A receita é um dos grandes ícones da gastronomia paraense. Goste ou não, uma coisa é certa: você nunca provou nada minimamente parecido. Servido numa cuia, o tacacá é um caldo que leva tucupi (suco extraído da raiz da mandioca brava), temperos variados e goma de tapioca. Os sólidos da receita são camarão seco e jambu (o “agrião do Pará”). Não se trata apenas do gosto em si. O jambu causa uma sensação bucal muito difícil de descrever. Uns chamam de amortecimento. Eu acho que se parece mais a uma efervescência, além de um aumento absurdo da salivação, que dura vários minutos.

O tacacá é a street food número um de Belém, vendido em barraquinhas espalhadas por toda a cidade. A tradição é tomar um lá pelas cinco da tarde. A iguaria está para Belém assim como o acarajé está para Salvador.

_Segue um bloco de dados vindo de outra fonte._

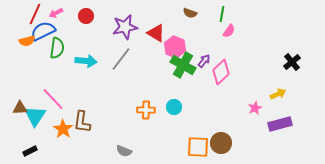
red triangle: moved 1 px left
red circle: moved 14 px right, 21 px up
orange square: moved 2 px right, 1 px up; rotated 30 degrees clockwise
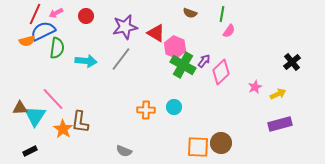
pink star: moved 21 px up
brown L-shape: moved 2 px left
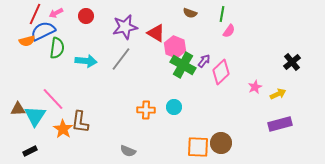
brown triangle: moved 2 px left, 1 px down
gray semicircle: moved 4 px right
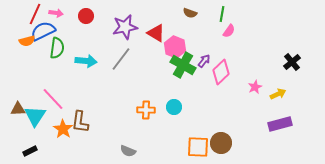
pink arrow: rotated 144 degrees counterclockwise
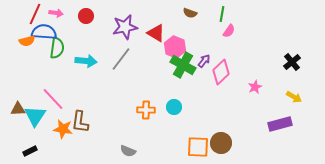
blue semicircle: moved 1 px right, 1 px down; rotated 30 degrees clockwise
yellow arrow: moved 16 px right, 3 px down; rotated 56 degrees clockwise
orange star: rotated 24 degrees counterclockwise
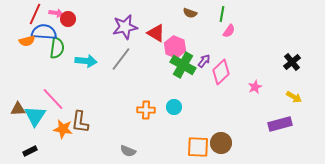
red circle: moved 18 px left, 3 px down
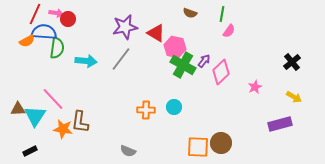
orange semicircle: rotated 14 degrees counterclockwise
pink hexagon: rotated 10 degrees counterclockwise
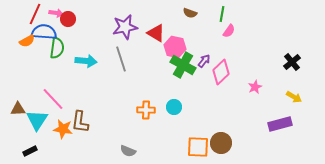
gray line: rotated 55 degrees counterclockwise
cyan triangle: moved 2 px right, 4 px down
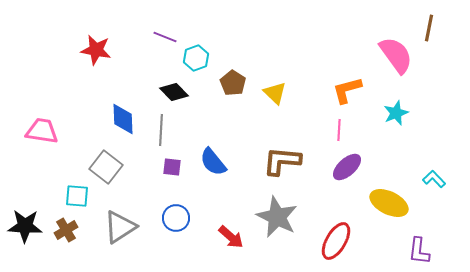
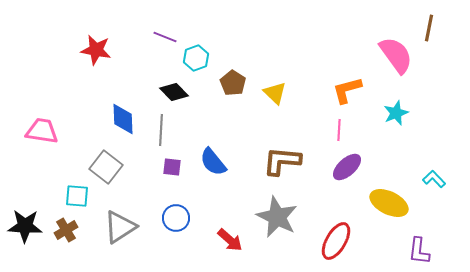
red arrow: moved 1 px left, 3 px down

Cada um tem o seu preferido e isso é tão imutável quanto a paixão por um time de futebol. Sendo assim, a maior torcida da cidade é pelo Tacacá do Colégio de Nazaré (bem pertinho da igreja de Nazaré), mais conhecido como Tacacá da Dona Maria. Dona Maria faleceu, mas a qualidade se manteve, sob a batuta de seu filho. Outros moradores da cidade me falaram maravilhas do Tacacá do Renato, que fica pertinho do Remanso do Peixe e relativamente perto do aeroporto.

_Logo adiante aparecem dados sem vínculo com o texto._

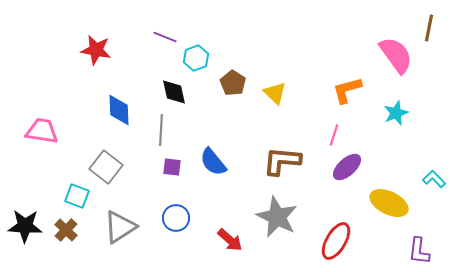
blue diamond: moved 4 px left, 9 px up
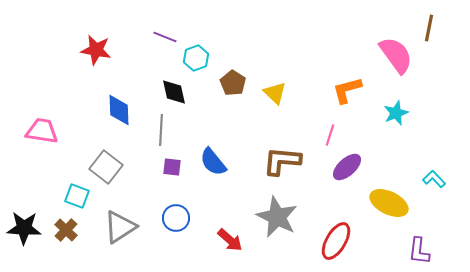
pink line: moved 4 px left
black star: moved 1 px left, 2 px down
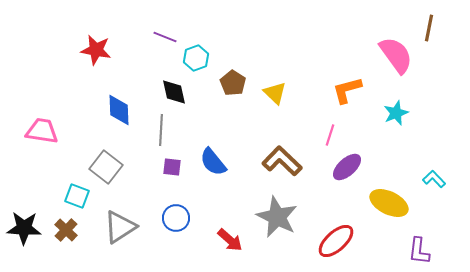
brown L-shape: rotated 39 degrees clockwise
red ellipse: rotated 18 degrees clockwise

Gostei muito do tacacá. Mas tenho a impressão que ainda preciso praticar mais – é daquelas coisas que você começa curtir na medida em que conhece melhor, tipo sushi. Deixei para provar no último dia e, devo confessar, já estava um pouco saturada de jambu. A tal da ervinha é uma espécie de esporte radical do paladar; incrível, mas cansa.